Text shown Start Marker

Establishes New Standards for Confinement of Certain Farm Animals; Bans Sale of Certain Non-Complying Products

What it does

Bans the sale of meat and eggs from animals confined in areas below a specific number of square feet. (A similar proposition was passed in 2008, but without specific square footage.) The California Department of Food and Agriculture and the Department of Health would be responsible for enforcement.


Analysis

As you might expect, farms and companies who generally already have “cage free” or compliant systems in place support it. Individual companies are not necessarily openly opposing (perhaps for PR reasons.) PETA and Friends of Animals both also oppose the initiative, because they believe this will lead to horrific yet compliant factory farms. This might be true; no chickens have weighed in. However, it’s a good chance to look at the proposed square footage requirements and decide if we really want animals raised in less than that.

 

Who is for it

Prevent Cruelty California, the Humane Society (who also developed the previous 2008 proposition) and 29 other Animal Protection Organizations. San Diego Democrats, 3 businesses,13 other groups, 3 Environmental Groups, 109 Family Farms, 2 Farmers’ Markets,  a variety of religious leaders, and a vast amount of veterinary clinics and individual vets also support it…more

Who is against it

The Californians Against Cruelty, Cages, and Fraud, Humane Farming Action Fund, The Association of California Egg Farmers, and National Pork Producers Council, People for the Ethical Treatment of Animals (PETA) and Friends of Animals.

Text shown End Marker
Provided records Start Marker

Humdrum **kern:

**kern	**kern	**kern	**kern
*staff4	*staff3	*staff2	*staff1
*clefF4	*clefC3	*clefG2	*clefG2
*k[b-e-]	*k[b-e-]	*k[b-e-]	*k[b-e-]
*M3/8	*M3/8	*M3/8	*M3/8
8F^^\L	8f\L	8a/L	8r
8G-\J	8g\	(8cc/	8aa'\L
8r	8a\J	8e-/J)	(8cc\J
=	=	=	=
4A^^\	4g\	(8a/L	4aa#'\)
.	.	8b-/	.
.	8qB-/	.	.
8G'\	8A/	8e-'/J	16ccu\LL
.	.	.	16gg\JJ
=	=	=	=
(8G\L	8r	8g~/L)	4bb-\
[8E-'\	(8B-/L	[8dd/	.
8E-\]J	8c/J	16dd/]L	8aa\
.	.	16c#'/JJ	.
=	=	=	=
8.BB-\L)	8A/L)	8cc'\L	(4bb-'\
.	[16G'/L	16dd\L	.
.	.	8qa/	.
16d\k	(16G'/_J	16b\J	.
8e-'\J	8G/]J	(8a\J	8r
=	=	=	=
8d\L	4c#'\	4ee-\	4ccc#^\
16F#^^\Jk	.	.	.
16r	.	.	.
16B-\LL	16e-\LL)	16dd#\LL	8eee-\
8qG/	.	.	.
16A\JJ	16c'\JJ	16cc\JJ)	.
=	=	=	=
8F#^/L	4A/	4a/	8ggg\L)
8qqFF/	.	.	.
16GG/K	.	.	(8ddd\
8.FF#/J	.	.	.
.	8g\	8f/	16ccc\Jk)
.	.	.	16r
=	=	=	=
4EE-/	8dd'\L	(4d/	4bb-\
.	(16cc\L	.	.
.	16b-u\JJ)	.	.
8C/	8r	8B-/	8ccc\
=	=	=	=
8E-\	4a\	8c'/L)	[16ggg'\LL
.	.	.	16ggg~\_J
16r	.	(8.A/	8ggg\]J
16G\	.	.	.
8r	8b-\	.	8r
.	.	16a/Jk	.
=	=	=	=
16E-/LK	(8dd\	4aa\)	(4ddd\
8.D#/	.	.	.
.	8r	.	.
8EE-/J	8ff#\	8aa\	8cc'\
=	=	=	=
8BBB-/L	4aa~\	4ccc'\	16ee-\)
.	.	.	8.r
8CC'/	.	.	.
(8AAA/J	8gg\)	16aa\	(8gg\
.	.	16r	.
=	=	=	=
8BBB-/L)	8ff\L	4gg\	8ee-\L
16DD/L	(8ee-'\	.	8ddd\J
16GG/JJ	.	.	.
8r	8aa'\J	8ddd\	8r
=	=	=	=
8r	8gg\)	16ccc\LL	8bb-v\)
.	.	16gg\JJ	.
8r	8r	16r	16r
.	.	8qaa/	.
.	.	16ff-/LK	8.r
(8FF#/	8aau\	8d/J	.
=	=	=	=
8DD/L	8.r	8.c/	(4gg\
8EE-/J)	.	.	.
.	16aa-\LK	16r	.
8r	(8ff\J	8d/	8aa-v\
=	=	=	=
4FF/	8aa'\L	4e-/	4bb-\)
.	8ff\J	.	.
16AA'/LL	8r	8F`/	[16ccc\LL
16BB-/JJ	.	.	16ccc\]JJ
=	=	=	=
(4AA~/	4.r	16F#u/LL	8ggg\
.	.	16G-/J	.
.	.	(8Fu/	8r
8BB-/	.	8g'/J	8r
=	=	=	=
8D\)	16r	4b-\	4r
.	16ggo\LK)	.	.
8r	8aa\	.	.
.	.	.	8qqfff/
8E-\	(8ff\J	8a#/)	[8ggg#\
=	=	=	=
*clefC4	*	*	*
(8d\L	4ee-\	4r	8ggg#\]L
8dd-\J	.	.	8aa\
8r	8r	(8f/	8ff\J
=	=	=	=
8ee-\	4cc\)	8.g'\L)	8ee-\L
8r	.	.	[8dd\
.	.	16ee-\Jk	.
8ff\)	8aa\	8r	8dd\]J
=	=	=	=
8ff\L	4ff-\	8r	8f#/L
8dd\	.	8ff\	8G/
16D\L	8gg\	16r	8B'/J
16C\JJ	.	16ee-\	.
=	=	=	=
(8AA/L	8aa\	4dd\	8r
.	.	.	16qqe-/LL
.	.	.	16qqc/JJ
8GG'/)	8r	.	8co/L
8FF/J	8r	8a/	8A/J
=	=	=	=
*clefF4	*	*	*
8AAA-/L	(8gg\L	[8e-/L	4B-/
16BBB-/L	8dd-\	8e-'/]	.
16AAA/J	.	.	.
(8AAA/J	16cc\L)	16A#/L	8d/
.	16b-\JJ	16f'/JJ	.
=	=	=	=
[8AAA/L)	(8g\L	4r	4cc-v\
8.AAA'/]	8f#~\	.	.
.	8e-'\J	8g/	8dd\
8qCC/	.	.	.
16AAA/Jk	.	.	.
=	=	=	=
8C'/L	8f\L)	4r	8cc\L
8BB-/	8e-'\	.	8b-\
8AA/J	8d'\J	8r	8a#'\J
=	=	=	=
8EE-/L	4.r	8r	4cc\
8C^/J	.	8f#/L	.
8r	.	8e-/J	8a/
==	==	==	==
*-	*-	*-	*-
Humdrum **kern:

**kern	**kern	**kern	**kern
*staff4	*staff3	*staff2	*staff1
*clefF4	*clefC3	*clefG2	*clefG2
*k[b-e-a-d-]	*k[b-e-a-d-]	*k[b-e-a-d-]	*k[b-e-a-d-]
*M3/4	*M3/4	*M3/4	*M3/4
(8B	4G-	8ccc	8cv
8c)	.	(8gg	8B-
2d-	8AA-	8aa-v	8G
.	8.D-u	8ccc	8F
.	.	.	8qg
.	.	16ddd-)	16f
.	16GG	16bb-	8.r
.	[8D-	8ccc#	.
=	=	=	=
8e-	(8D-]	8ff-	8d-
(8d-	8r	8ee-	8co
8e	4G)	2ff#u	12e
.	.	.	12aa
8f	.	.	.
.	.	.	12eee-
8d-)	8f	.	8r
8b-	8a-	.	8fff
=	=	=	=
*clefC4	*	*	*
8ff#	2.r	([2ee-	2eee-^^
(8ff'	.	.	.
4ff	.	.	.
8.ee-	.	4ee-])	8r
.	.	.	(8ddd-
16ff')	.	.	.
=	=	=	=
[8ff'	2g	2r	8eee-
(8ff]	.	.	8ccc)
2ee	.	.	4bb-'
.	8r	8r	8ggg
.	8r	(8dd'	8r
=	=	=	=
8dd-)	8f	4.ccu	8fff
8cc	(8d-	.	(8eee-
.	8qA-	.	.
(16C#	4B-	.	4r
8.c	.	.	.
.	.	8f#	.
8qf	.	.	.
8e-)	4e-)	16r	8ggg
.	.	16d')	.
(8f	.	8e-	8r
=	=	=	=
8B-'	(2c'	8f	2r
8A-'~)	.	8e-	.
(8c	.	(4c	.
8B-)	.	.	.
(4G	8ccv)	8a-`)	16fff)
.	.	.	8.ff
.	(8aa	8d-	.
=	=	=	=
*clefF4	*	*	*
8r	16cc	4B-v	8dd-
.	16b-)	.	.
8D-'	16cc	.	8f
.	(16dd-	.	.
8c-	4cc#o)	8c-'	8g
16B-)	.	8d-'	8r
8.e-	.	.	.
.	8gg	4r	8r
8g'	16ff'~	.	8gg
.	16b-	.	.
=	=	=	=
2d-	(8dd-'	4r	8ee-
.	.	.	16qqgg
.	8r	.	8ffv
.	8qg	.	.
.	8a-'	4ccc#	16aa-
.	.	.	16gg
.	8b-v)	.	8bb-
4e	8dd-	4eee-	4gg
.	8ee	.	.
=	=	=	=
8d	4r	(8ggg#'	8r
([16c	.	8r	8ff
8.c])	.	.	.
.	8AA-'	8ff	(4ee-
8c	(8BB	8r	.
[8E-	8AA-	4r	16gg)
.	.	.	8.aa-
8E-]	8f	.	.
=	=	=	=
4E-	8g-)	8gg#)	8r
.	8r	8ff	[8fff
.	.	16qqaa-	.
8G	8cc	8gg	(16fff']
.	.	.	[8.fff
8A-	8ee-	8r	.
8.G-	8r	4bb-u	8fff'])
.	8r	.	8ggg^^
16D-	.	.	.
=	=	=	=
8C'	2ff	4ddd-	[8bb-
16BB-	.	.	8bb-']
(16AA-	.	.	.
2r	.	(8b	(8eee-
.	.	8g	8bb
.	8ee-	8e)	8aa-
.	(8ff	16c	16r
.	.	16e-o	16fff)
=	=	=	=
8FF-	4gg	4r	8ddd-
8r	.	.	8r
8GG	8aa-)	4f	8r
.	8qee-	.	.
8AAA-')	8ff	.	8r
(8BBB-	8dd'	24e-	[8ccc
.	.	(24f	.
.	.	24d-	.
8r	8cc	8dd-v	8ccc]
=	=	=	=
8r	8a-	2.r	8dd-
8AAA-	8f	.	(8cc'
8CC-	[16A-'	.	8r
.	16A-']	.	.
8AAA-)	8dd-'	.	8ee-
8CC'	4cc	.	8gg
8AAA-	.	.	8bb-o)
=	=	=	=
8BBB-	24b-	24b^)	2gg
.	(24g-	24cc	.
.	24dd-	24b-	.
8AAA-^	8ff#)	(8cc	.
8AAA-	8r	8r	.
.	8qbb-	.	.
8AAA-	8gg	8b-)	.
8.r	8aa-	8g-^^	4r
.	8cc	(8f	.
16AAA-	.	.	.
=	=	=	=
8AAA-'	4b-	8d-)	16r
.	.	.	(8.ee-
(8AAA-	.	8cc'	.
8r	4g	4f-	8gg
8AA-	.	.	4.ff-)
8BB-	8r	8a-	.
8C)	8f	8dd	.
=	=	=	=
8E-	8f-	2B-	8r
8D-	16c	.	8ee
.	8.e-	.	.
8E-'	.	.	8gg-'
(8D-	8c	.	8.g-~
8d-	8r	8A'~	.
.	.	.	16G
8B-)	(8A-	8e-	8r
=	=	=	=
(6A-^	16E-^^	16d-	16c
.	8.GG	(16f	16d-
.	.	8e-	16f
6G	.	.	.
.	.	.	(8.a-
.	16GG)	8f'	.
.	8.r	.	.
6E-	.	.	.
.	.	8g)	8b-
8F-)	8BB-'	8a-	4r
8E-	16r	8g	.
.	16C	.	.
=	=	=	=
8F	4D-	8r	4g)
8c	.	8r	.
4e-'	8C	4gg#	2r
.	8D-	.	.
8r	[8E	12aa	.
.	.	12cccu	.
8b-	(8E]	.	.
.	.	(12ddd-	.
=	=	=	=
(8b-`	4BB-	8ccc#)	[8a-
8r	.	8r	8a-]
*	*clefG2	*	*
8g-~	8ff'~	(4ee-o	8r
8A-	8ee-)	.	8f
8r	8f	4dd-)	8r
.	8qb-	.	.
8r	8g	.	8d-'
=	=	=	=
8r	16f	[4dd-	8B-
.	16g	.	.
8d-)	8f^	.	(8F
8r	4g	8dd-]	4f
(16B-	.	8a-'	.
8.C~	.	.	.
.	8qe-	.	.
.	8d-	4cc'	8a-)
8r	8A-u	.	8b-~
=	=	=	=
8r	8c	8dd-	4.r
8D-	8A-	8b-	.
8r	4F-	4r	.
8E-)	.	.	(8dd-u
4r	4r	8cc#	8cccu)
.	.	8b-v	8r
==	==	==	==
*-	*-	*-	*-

Provided records End Marker

# Exercise aim
In two sentences, summarize the text on farm animal confinement standards.

# Answer to this exercise
The measure would ban the sale of meat and eggs from animals confined in areas below a specific number of square feet, with the California Department of Food and Agriculture and the Department of Health responsible for enforcement. It is backed by Prevent Cruelty California, the Humane Society and many other groups, farms and vets, while opponents include the Association of California Egg Farmers, the National Pork Producers Council, PETA and Friends of Animals, the last two because they believe it will lead to horrific yet compliant factory farms.